Wednesday, September 9, 2009

Growing in Prayer

Are we entirely happy with the way we are growing spiritually? If we are not, we are in good company, right in the same league with Augustine himself, who tells us:

Never stop questioning yourself. Let your present state always leave you dissatisfied, if you want to become what you are not yet. For whenever you grow satisfied with yourself, you stop making progress (sermon 169, 18).

...Augustine also tells us that we cannot really know another person unless we are willing to receive him into our midst and strive towards real friendship with him (De Div. Quaestionibus 83). In the same way we cannot expect to really know Jesus unless we are willing to know him personally, as a friend, and not just as the object of a good book or as the ideal of the saints. Too many people -even priests and religious- can talk about God as an object of speculation, of intellectual curiosity, but they will never really know him unless they search for him and his will, as one person relates with another.

...We always find time for the things we consider important in life, even for the trivial: the daily newspaper, our favorite TV show, a sports event, a meeting, etc. If God is important to us -and how can he not be? - we will find time, we will make time for him also.

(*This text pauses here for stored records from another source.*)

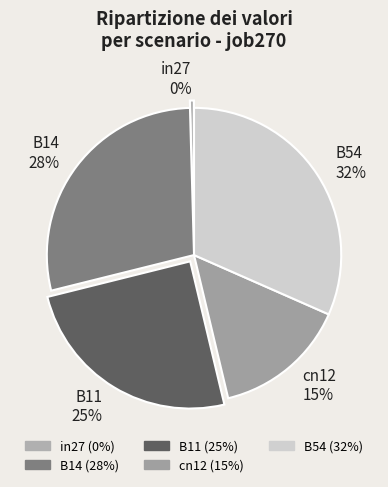

Is the sum of B11 and cn12 greater than half?

No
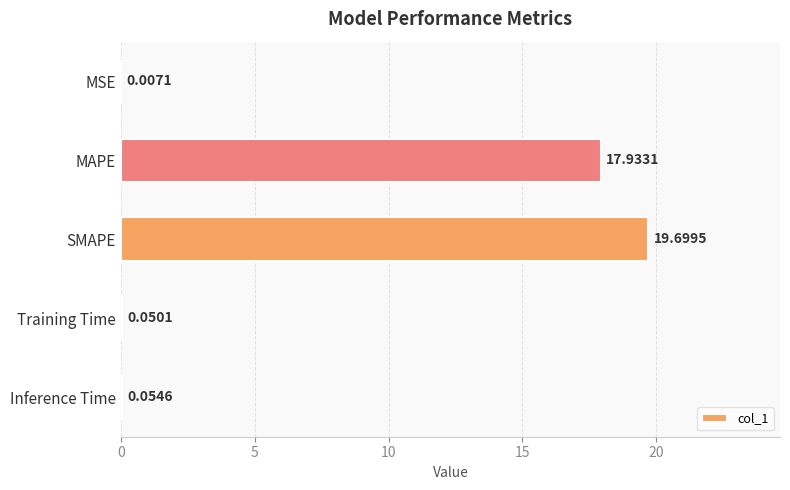

Between MSE and Inference Time, which is larger?

Inference Time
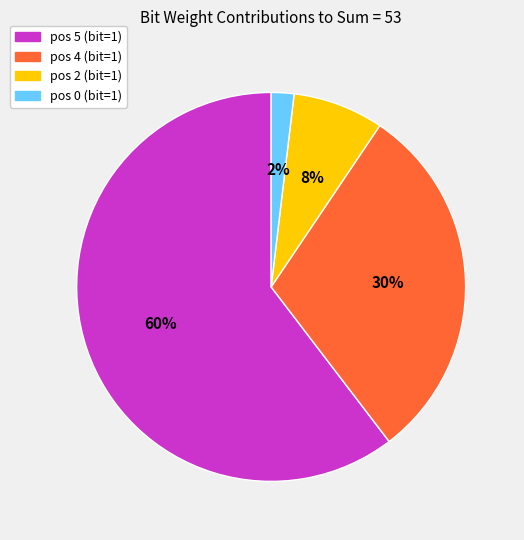

To the nearest percent, what is the average slice percentage?

25%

Prayer -interior, contemplative, silent prayer - will not be something we "squeeze in" at the last moment, or to which we give the minimum time required, or from which we excuse ourselves for almost any reason at all... Prayer will be a real treasure for us when we succeed in making it less complicated, less routine, and look upon it as it really is: a personal encounter with Jesus, with a friend, with the one who loves us and gives us life, and is anxious to have us draw closer to him. When that happens, then we will have begun to burst those bonds, those marble blocks, that restrain us and have perhaps tied us down for too long, so that we can be truly free to grow and become what we are not yet.

By Fr. Theodore V. Tack, OSA from "Growing in Prayer."